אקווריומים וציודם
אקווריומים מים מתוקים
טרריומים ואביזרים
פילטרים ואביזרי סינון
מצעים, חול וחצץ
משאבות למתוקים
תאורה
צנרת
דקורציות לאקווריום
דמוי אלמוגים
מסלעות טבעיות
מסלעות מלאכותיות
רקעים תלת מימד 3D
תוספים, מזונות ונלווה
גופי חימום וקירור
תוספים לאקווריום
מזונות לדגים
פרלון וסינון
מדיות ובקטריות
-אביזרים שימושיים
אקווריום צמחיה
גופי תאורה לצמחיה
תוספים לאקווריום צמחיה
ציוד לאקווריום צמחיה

□ □ □ □

• **DESCRIPTION OF THE TASK**:
When the word "לאקווריום" appears in a line of the listing, pull that line out.

• **RESPONSE TO THE EXERCISE**:
דקורציות לאקווריום
תוספים לאקווריום
תוספים לאקווריום צמחיה
ציוד לאקווריום צמחיה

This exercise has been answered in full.